Rejected — below current signal on the primary acceptance lane.

The hypothesis targeted the sequential-awaited shape, but the

sequential medians moved +1.7 % to +2.0 % — inside the per-run noise

band on both benchmarks and in the wrong direction. The +3.4 % on the

transaction guardrail is also inside noise, but it confirms the

optimization is not buying back overhead the slow path now pays.

The −7.8 % on Concurrent Single Inserts is the only consistent positive

signal across paired runs, but exp 159 already owns this lane and lands

−58 % to −61 % on the same row. A second pass at the same workload that

trades behavioral surface area for a sub-decision-threshold marginal

improvement is not worth merging by itself.

The behavior change (writes issued sync-before-close all succeed instead

of W2/W3 being rejected by the post-lock-wake _closed re-check) is

arguably an improvement, but it does not justify shipping a code shape

that adds a slow-path branch without a primary-metric win.

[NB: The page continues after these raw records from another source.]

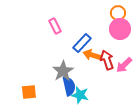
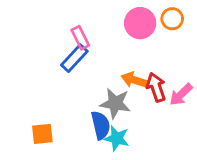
pink circle: (120, 29) -> (140, 23), moved
blue rectangle: (82, 43) -> (74, 58), moved
gray star: (63, 71) -> (115, 103), moved, turned -30

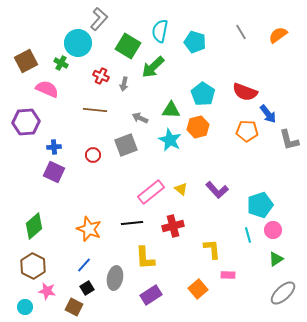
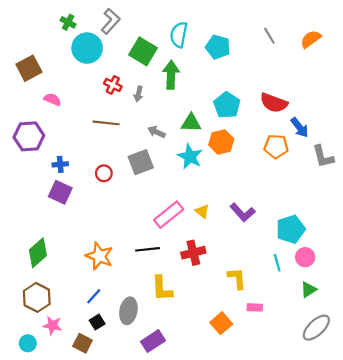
green cross: (61, 63) -> (68, 22), moved
green arrow: (153, 67) -> (171, 75), turned 135
pink semicircle: (47, 89) -> (52, 99), size x0.7
purple rectangle: (151, 295) -> (153, 341), moved

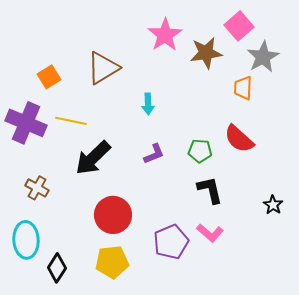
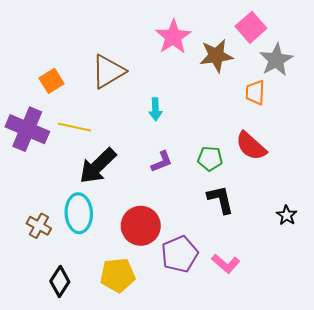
brown cross: (37, 188) -> (39, 226), moved
red circle: (113, 215) -> (141, 226), moved
pink L-shape: (210, 233) -> (226, 264), moved
cyan ellipse: (26, 240) -> (79, 213), moved

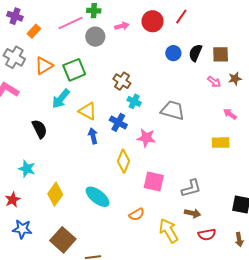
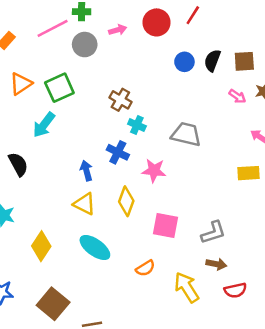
yellow triangle: (88, 111) -> (84, 204), moved

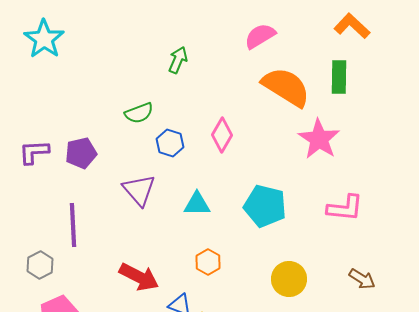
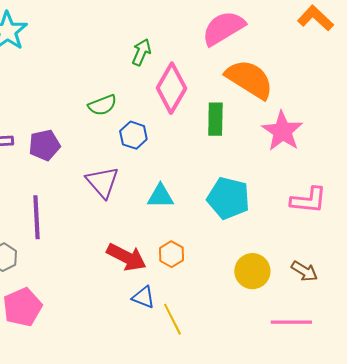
pink semicircle: (260, 36) -> (223, 28), size x1.4
green rectangle: (339, 77) -> (215, 119), moved
pink diamond: (222, 135) -> (171, 88), moved, size x1.4
red arrow: (139, 277) -> (126, 257), moved
brown arrow: (362, 279) -> (304, 271), moved

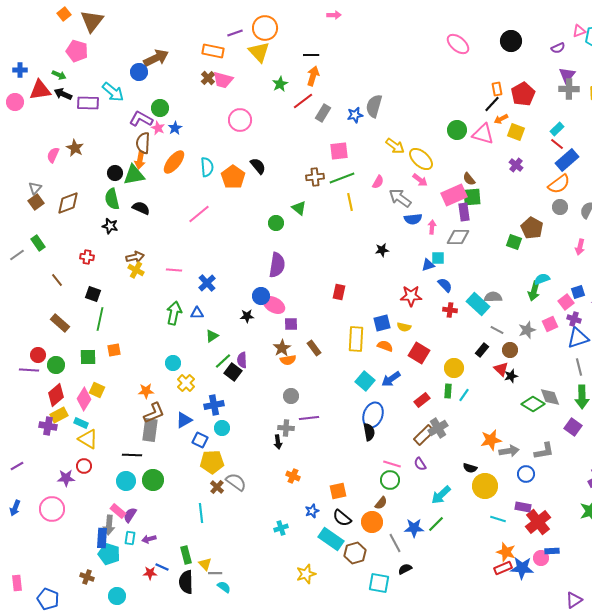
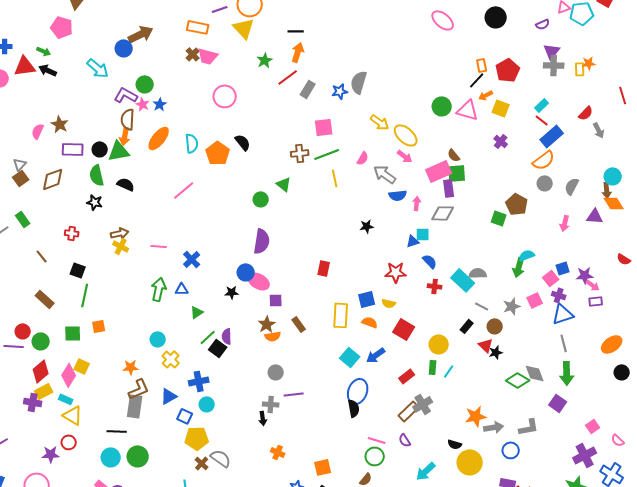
purple rectangle: (88, 103) -> (73, 149), moved

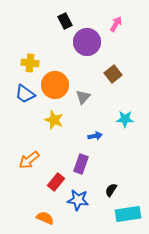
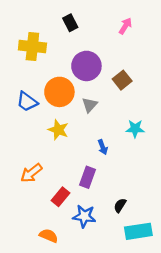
purple circle: (87, 42) -> (86, 66), moved
yellow cross: (30, 63) -> (32, 46), moved, size x1.4
blue arrow: (95, 136) -> (103, 147), turned 80

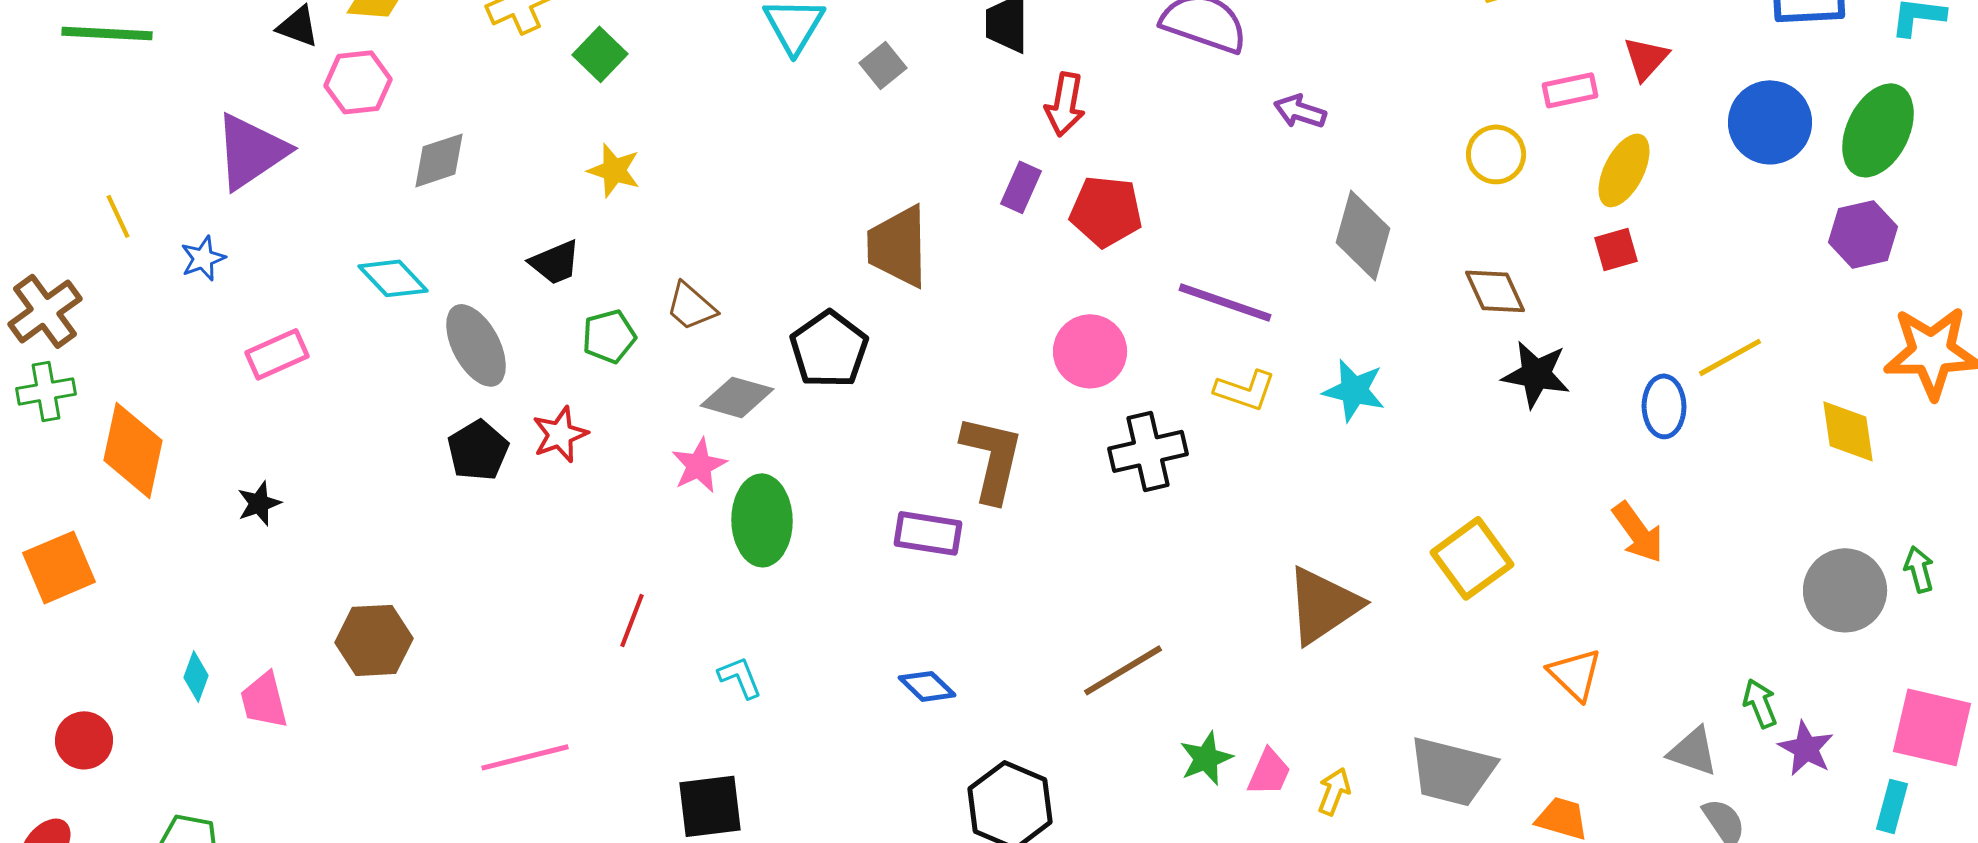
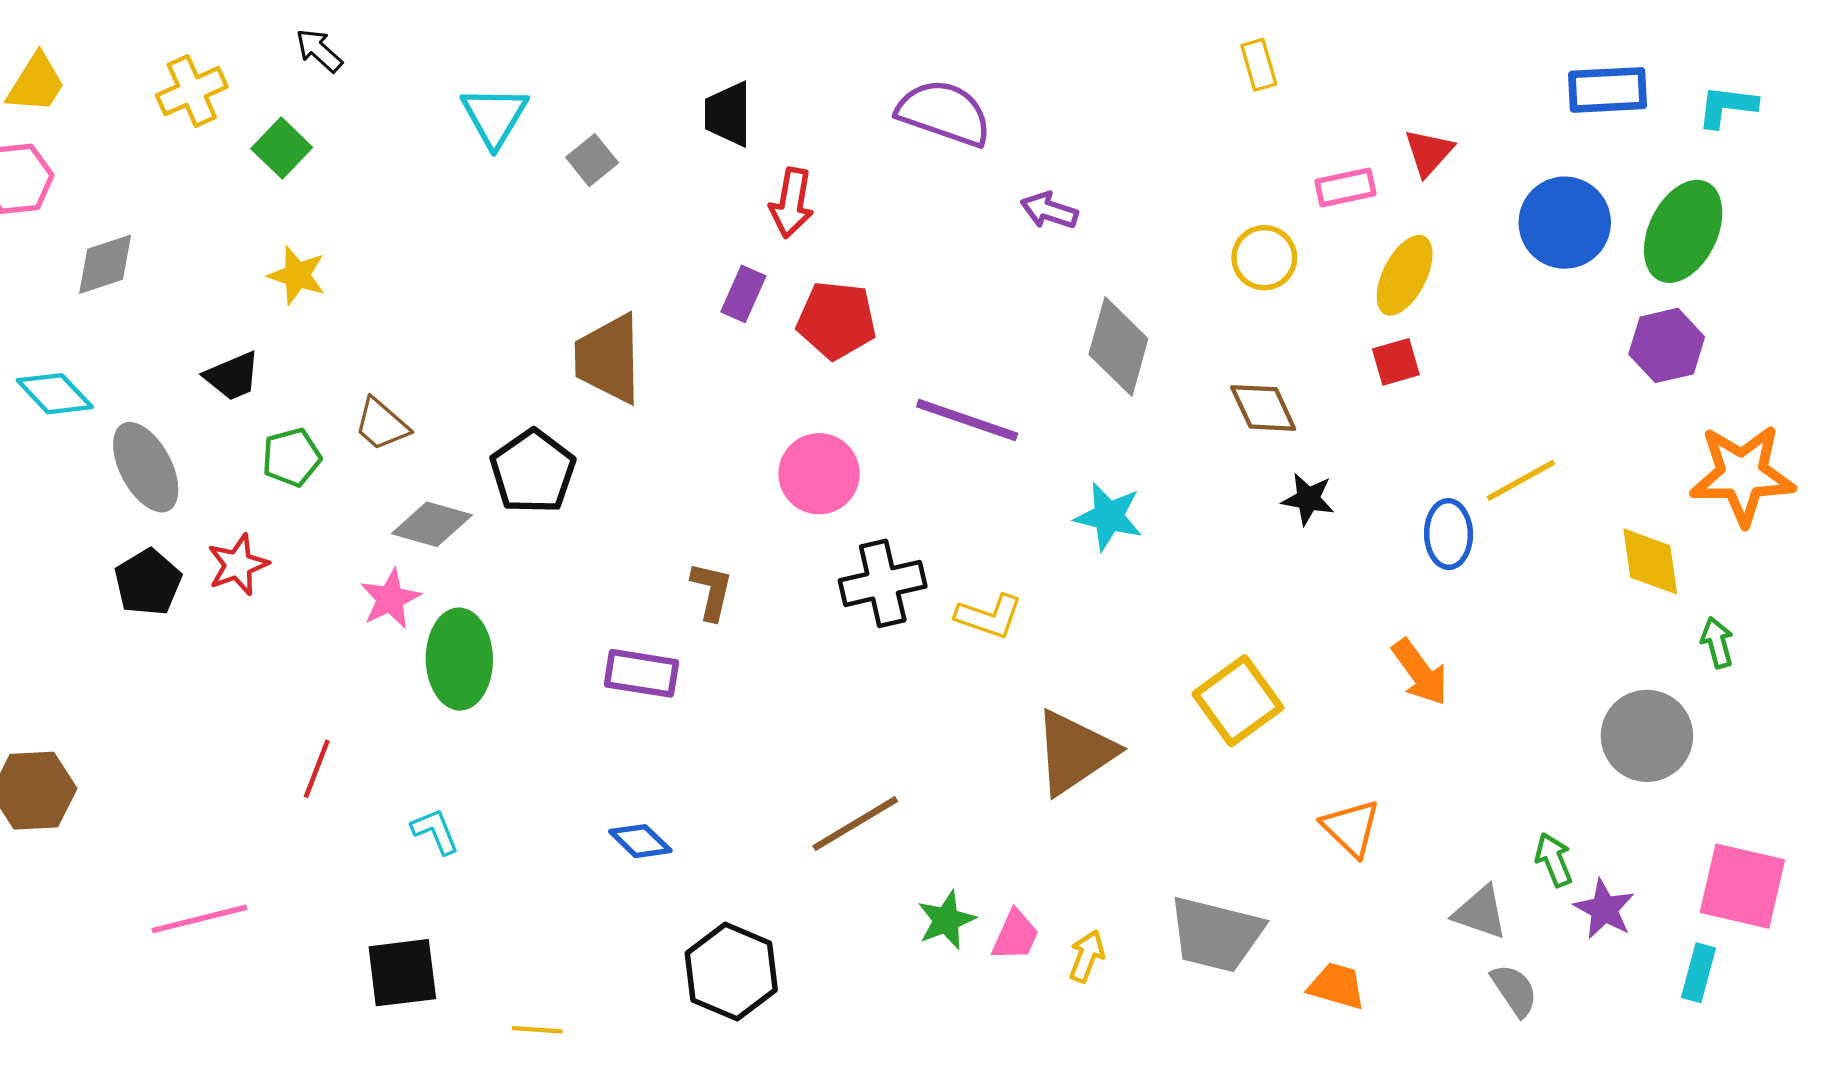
black star: (1536, 374) -> (1308, 499), size x0.7
yellow L-shape: (1245, 390) -> (989, 616), moved
brown L-shape: (992, 458) -> (712, 591), size x0.6
green arrow: (1919, 569) -> (1717, 643), moved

Would reopen if: (a) a future Dart SDK makes await over a resolved

Future provably more expensive than today (then sequential might

shift), or (b) a workload appears where main-isolate scheduling — not

worker-side execution — is the dominant write cost (Tracelite profile

should show the sequential-awaited shape spending much more wall in

main-isolate spans than the writer-handle span; currently it does not).

Future Notes

Per exp 159 + 161, the next bounded implementation candidates for the

sequential-write floor are still cross-call request batching

(group commit) or a shared-memory transport — both larger than this

experiment.

The rewritten close() contention test is now structured around a

long-running transaction holding the lock rather than the mutex's

microtask hop, so it remains valid regardless of whether a future

candidate revisits sync-acquire.

Mutex.tryLock is not added to the codebase by this rejection — keep

the API surface as it was. If a future experiment revisits this idea,

start from the diff on this branch.